Imagine a Beyoncé, Britney Spears or Taylor Swift song reworked as if they were earmarked for Louis Armstrong, Ella Fitzgerald, Judy Garland, or Nina Simone and accompanied by a rousing mini-big band that sounds like a cheekier Benny Goodman Orchestra on Red Bull.
After their cover of Miley Cyrus’ “We Can’t Stop” racked up over 14.8 Million views on YouTube, Bradlee and his revolving door of seemingly endless talent have become the go-to YouTube channel for music you have to hear. Last month Postmodern Jukebox reached over 1.7 million subscribers on YouTube and amassed over 390 million views.
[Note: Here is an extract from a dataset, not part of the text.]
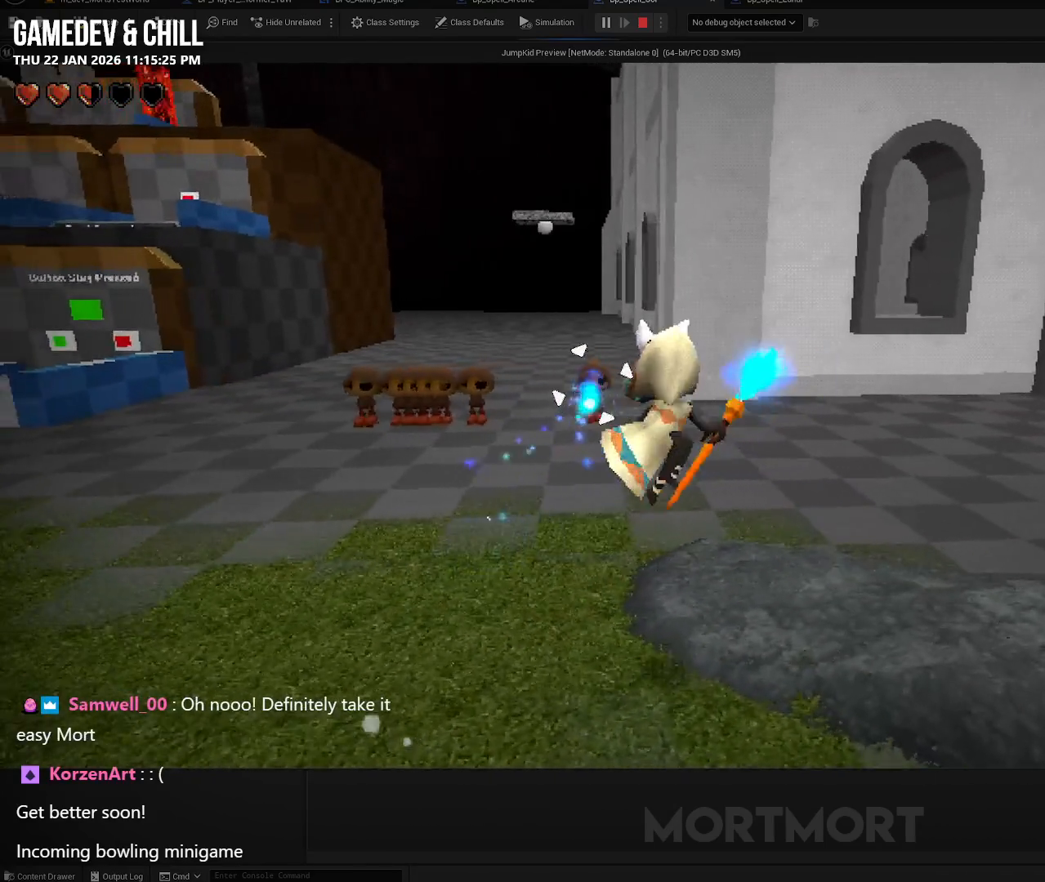
{"buttons": ["A", "R2"], "left_stick": "right", "right_stick": "center", "events": [[433, "A", "down"]]}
They have recently been turning Taylor Swift into vintage cabaret with their take on Blank Space, jazzing up Meghan Trainor’s All About the Bass, adding a 70’s soul vibe to Backstreet Boys I Want It that Way plus making a powerful vocal/piano version of Hozier’s Take Me To Church.
Just like with their popular videos, each song in PMJ’s live concert bridges the gap between generations, providing fresh, yet familiar-sounding tunes that appeals to all ages.
Since first arriving on UK shores in early 2014 Postmodern Jukebox have consistently deepened their commitment to the UK by adding more shows, more cities, and bigger venue capacity each time they visit to accommodate for the ever-growing demand. The performers and set lists are never the same but the experience always is – a refreshingly educational, absolutely irresistible, and most important of all, genuinely entertaining show that is not to be missed.
Scott Bradlee’s Postmodern Jukebox perform at Manchester Albert Hall on 3 March and 4 March 2016.